Pas de réponse. Il n’était pas à la maison. J’eus les larmes aux yeux et les essuyai avec la manche de mon peignoir.

D’un seul coup, je n’eus plus peur. Rien au-dehors ne pouvait être aussi mauvais que ce qui se trouvait dans ma tête. Je descendis, ouvris la porte du fond qui donnait dans le jardin et sortis, sur la bande de graviers durs et dans la pelouse à mi-croissance. L’herbe était boueuse et froide sous mes pieds nus ; le vent giflait mon visage.

— Venez me chercher ! criai-je le plus fort possible. Venez, Rees, ou Dean ou Stuart ou Deborah ou qui que vous soyez, nom de Dieu ! Je m’en fiche ! Vous me rendriez service !

Je fermai les yeux et attendis. Au moins, tout serait bientôt terminé.

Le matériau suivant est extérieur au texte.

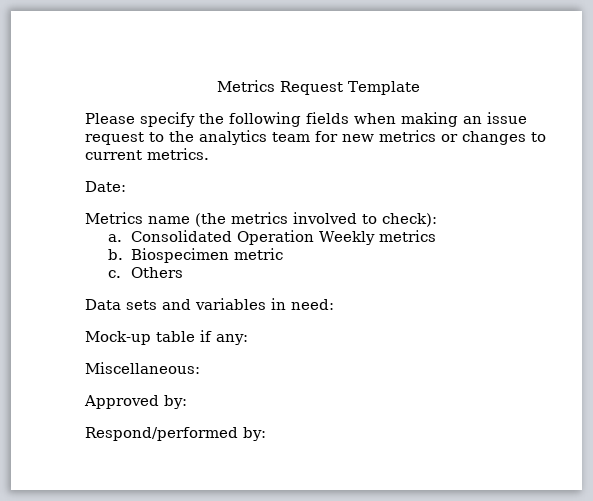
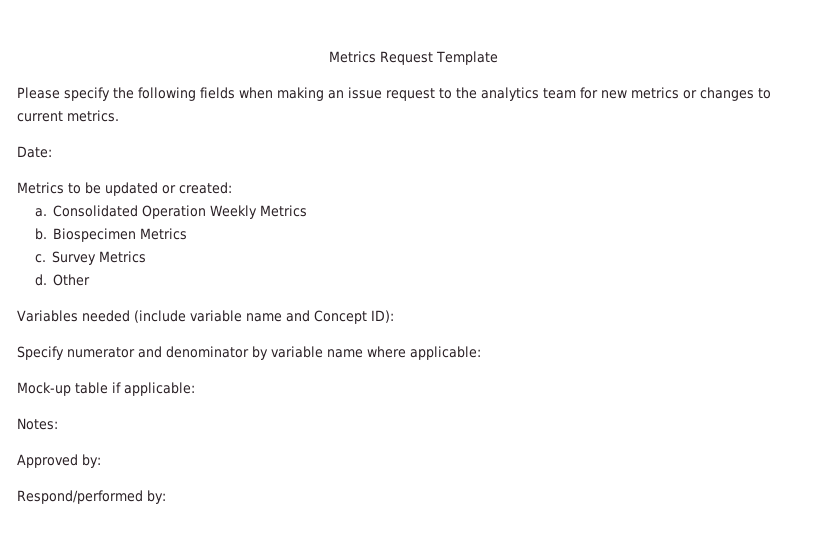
[148,212,437,227] name (the metrics involved to check): -> [68,182,232,196] to be updated or created:
[379,230,437,242] metrics -> [260,205,308,217] Metrics
[234,248,284,260] metric -> [140,228,188,240] Metrics
[131,267,184,278] [85,298,334,310] Others // Data sets and variables in need: -> [52,251,147,265] [34,274,91,286] [17,310,394,324] [17,346,481,360] Survey Metrics // d. Other // Variables needed (include variable name and Concept ID): // Specify numerator and denominator by variable name where applicable:
[216,334,248,345] [85,362,200,374] any: // Miscellaneous: -> [124,382,195,396] [17,418,58,430] applicable: // Notes:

Cette sale affaire qui s’appelait vivre.

— Approchez donc, bordel ! braillai-je, mais je savais qu’il n’y avait personne.

S’ensuivit le bruit d’une fenêtre qui s’ouvrait.

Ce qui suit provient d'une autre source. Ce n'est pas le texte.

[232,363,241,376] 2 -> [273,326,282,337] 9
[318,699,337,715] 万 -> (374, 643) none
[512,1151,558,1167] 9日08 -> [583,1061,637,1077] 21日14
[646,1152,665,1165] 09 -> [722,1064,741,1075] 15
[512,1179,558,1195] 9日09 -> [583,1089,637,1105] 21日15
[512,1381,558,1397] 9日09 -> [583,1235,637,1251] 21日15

— On essaie de dormir, fit une voix.

Je hurlai en retour, juste une bouche ouverte et ce bruit aigu qui s’en déversait.

— Va mettre ta tête dans le four ! reprit la voix.

Va te faire foutre, va te flinguer, vas-y, vas-y, vas-y. D’où ces mots provenaient-ils, de l’intérieur ou de l’extérieur ? J’enfonçai mes doigts dans mes oreilles mais les mots continuaient à s’agiter dans mon cerveau. Je rentrai en chancelant. Le bord de mon peignoir était trempé et mes pieds m’élançaient à cause des graviers et du froid.

Je regardai l’escalier, trop abrupt pour que je le monte. Je regardai le téléphone dans l’entrée, mais il était trop loin et de toute façon, il y avait une voix en lui qui marmonnait des paroles désagréables quand je le portai à mes oreilles. Je levai les mains et elles étaient transparentes : je distinguai les veines bleues et les os comme des griffes. J’ouvris un tiroir et regardai tous les couteaux, en argent, bien aiguisés, dont les lames en dents de scie me renvoyaient la lumière. J’ôtai mon peignoir et contemplai, dégoûtée, mon corps blanc et épuisé. Je passai les doigts sur mes côtes endolories, sur mes seins douloureux, sur ma gorge. Je m’agenouillai sur le carrelage et posai le front sur sa froideur.

— Je ne peux pas, dis-je. Je ne peux pas, je ne peux pas, je ne peux pas.

Je ne peux pas continuer.

Et une voix aimable surgit, venant de personne, venant de nulle part : « Tu n’es pas obligée, ma chérie. »

— Je ne suis pas obligée, dis-je, à voix haute cette fois, le soulagement affluant en moi comme de l’eau claire. Je ne suis pas obligée de continuer. Je peux arrêter.